Sección de texto:
--

Hace unos días, mientras leía, me topé con una frase que me abrió la mente:

“La clave del éxito para las personas en todos los niveles (…) está en ‘saber cómo procesar problemas'”.

(Lo leí en el libro “Your Next Five Moves” del empresario Patrick Bet-David.)

Y eso me puso a pensar mucho. Porque, realmente, la vida está llena de problemas.

Por ejemplo:

  • En el trabajo, literalmente somos contratados para resolver problemas. Y, mientras más grandes y complejos son los problemas que resolvemos, más dinero ganamos y más beneficios/libertades podemos tener.
  • Si eres empresario, resolver problemas extremadamente complejos debe estar en tu ADN, porque tener una empresa se trata de apagar fuegos a diario.
  • Y en la vida personal, conforme vas progresando, las cosas también se van volviendo más complejas. Cuando te casas, por más perfecto que sea tu matrimonio, tendrás problemas. Cuando tienes hijos, incrementan los problemas porque, además de tus responsabilidades laborales y maritales, debes cuidar a tus hijos. Cuando tus hijos crecen, incrementan aún más los problemas, porque ahora debes encaminarlos y educarlos para que sean adultos responsables.

Y así sucesivamente.

Ahora:

En esas situaciones cotidianas o complejas de la vida es donde entra en acción nuestra capacidad para resolver problemas.

La mayoría de las personas enfrenta los problemas de la siguiente manera:

1. Buscan culpables. Culpan a alguien del trabajo, culpan a su cónyugue, o en general, culpan a alguien más, suponiendo que otra persona debe resolver el problema.
2. Escapan o evaden la situación. Simplemente se fugan del problema y no lo enfrentan.

Lo anterior hace que el problema no se resuelva, y que nos quedemos estancados en nuestro trabajo o nuestra vida, o bien, el hecho de no resolver el problema hace que el propio problema se haga más grande.

Pero hay una tercera opción para enfrentar los problemas:

3. Procesar el problema con la cabeza fría y tomar responsabilidad de la situación. Utilizar tus capacidades físicas y mentales para solucionar el problema.

--

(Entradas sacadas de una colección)
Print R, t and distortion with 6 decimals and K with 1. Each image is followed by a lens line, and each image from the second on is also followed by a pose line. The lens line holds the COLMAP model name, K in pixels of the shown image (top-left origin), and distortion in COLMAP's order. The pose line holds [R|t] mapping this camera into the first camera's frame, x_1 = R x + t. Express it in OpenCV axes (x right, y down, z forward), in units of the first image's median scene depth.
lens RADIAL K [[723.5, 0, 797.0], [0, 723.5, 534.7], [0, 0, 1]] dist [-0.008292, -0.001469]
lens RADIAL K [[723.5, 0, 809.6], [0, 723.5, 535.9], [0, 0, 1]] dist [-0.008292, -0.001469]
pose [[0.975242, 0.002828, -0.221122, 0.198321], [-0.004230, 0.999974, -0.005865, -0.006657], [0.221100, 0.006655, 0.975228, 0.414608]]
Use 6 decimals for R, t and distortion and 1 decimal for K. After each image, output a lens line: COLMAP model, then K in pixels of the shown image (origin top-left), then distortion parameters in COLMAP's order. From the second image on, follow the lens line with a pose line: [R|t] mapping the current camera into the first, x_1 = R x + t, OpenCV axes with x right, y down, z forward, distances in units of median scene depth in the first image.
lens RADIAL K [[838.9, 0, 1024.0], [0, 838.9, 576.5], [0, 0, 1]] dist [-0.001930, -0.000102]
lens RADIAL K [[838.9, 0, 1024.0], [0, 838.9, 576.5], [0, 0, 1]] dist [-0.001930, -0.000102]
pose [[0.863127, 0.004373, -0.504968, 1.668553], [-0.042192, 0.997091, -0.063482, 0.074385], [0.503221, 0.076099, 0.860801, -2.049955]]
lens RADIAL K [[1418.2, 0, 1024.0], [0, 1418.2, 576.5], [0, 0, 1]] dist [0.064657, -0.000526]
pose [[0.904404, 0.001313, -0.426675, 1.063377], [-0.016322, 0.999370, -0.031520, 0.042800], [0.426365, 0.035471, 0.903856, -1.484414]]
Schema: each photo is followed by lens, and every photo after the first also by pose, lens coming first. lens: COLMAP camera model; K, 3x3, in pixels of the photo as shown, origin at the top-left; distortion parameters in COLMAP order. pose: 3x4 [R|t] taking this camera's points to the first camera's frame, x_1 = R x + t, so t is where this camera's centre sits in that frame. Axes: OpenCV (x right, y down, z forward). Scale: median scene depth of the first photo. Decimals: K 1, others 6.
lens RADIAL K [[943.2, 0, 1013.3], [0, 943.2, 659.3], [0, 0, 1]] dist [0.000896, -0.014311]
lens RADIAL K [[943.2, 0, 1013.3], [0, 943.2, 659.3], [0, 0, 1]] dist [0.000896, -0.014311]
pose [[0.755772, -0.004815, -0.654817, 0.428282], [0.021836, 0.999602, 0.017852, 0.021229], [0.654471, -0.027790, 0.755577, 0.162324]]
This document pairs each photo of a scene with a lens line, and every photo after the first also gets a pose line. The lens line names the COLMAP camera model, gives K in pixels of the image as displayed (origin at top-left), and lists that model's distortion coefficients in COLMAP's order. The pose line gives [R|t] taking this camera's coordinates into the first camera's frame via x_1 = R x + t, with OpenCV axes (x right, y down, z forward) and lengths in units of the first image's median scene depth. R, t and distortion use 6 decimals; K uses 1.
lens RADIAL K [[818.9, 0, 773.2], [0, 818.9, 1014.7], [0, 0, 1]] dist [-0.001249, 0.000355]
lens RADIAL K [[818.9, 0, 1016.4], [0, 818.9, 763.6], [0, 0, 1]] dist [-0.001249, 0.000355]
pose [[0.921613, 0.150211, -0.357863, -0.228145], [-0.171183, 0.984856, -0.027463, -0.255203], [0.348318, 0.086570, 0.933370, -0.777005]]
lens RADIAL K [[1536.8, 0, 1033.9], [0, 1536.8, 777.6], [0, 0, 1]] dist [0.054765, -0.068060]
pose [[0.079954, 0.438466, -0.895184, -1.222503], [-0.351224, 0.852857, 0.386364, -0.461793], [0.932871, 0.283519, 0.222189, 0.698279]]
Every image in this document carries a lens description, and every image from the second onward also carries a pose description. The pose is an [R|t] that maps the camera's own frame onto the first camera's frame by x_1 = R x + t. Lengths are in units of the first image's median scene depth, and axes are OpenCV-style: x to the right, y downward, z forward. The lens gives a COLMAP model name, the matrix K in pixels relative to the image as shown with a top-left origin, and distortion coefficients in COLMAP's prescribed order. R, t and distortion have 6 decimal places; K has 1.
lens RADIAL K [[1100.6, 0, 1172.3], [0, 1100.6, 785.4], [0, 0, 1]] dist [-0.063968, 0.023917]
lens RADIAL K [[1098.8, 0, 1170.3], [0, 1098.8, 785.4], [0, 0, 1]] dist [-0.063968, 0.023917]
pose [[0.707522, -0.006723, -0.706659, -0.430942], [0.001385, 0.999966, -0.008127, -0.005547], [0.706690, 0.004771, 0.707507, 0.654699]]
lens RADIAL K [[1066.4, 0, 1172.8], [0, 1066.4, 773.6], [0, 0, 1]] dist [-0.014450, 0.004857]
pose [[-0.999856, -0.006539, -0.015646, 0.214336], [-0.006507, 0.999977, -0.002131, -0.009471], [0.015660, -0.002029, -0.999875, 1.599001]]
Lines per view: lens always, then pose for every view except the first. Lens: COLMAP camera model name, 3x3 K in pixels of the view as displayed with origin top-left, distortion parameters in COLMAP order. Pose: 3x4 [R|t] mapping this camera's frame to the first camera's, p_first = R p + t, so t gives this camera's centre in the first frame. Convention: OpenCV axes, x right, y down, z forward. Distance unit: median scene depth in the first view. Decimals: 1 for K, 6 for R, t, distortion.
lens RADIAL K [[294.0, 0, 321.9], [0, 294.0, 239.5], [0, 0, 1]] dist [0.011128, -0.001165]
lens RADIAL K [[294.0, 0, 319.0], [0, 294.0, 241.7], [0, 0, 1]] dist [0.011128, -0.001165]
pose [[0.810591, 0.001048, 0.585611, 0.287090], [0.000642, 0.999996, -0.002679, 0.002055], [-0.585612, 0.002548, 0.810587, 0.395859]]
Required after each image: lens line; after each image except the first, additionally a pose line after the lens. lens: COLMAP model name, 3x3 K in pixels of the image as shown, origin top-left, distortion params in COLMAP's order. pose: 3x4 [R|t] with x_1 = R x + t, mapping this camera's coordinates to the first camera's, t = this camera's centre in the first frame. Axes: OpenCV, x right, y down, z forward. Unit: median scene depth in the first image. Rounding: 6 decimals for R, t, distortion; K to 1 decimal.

--

Con esta información:
1) En el texto sobre cómo enfrentar los problemas, ¿por qué aumentan todavía más los problemas cuando los hijos crecen? Respóndelo en una a tres oraciones.
2) Sigue escribiendo el texto sobre cómo enfrentar los problemas a partir del punto en que termina.

Respuestas en orden:
1) Porque entonces hay que encaminarlos y educarlos para que sean adultos responsables.

2)
¡Esta sería la forma correcta de enfrentar los problemas!

Todo lo anterior me hizo recordar dos ideas/frases sumamente importantes:

Una del empresario Ray Dalio:

“Dolor + Reflexión = Progreso. No debes evitar el dolor, especialmente si persigues objetivos ambiciosos. Lo creas o no, tienes suerte al sentir ese tipo de dolor cuando tienes el enfoque correcto, porque es señal de que necesitas encontrar soluciones para seguir progresando”.

Y otra frase que escuché en un audio en el que hablaba el actor Morgan Freeman (aunque no estoy seguro si la frase es de él):

“No pidas menos problemas, pide mayor capacidad para resolverlos”.

Y esto, a su vez, me hace pensar que:

Querer tener una vida sin problemas, es querer vivir una vida mediocre, porque los problemas son, de hecho, los que nos ayudan a utilizar y desarrollar las capacidades que se nos fueron otorgadas al nacer, y a explotar nuestro máximo potencial.

¿Qué sentido tiene vivir una vida en la que no utilizaremos nuestro máximo potencial?

En mi humilde pero acertada opinión, no tiene ningún sentido.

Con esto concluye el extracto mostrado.